EXERCISE DESCRIPTION:
The response must reproduce exactly every line of the material below holding the word "ctrl".

AVAILABLE RECORDS:
<<<<

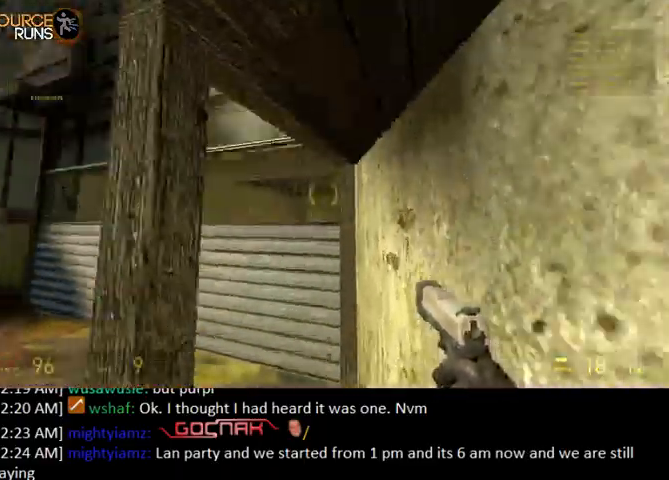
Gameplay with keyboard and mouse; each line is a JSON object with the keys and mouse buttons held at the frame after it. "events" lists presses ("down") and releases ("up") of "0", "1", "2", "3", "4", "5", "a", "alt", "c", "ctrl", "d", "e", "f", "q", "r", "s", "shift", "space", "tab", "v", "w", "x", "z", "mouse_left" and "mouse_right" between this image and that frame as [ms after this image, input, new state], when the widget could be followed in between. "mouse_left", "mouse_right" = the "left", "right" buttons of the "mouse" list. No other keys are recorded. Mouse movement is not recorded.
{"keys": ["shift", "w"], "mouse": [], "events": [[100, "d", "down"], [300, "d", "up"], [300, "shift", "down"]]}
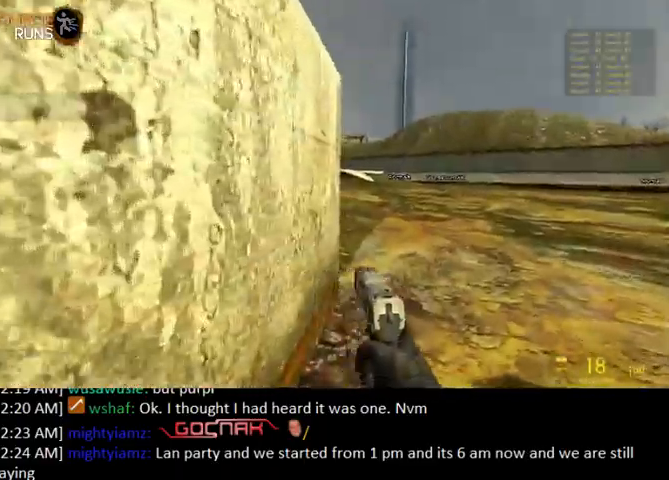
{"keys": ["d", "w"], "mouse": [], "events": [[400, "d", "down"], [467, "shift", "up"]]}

>>>>
<<<<

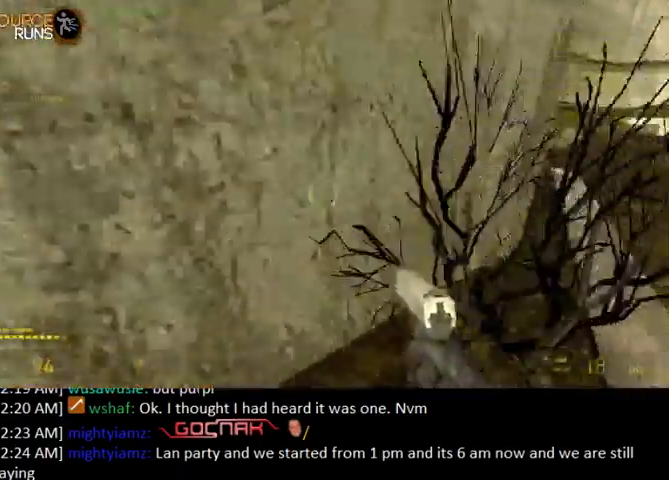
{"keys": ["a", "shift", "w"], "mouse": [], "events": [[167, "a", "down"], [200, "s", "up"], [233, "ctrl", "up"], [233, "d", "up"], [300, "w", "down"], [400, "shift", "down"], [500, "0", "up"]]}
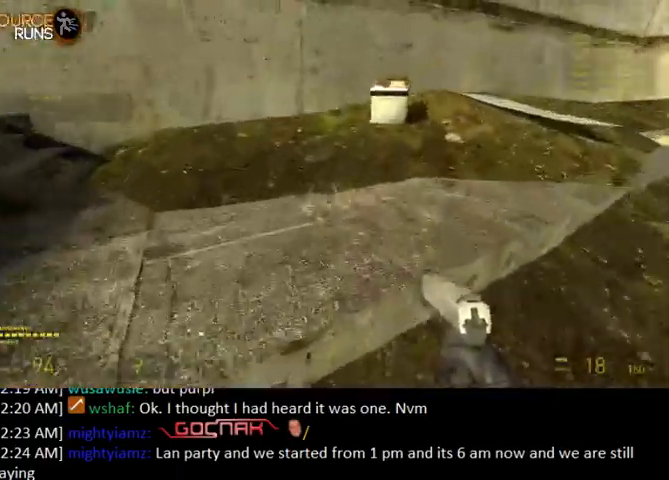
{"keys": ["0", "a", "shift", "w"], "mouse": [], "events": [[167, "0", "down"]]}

>>>>

ANSWER AREA:
Gameplay with keyboard and mouse; each line is a JSON object with the keys and mouse buttons held at the frame after it. "events" lists presses ("down") and releases ("up") of "0", "1", "2", "3", "4", "5", "a", "alt", "c", "ctrl", "d", "e", "f", "q", "r", "s", "shift", "space", "tab", "v", "w", "x", "z", "mouse_left" and "mouse_right" between this image and that frame as [ms after this image, input, new state], when the widget could be followed in between. "mouse_left", "mouse_right" = the "left", "right" buttons of the "mouse" list. No other keys are recorded. Mouse movement is not recorded.
{"keys": ["a", "shift", "w"], "mouse": [], "events": [[167, "a", "down"], [200, "s", "up"], [233, "ctrl", "up"], [233, "d", "up"], [300, "w", "down"], [400, "shift", "down"], [500, "0", "up"]]}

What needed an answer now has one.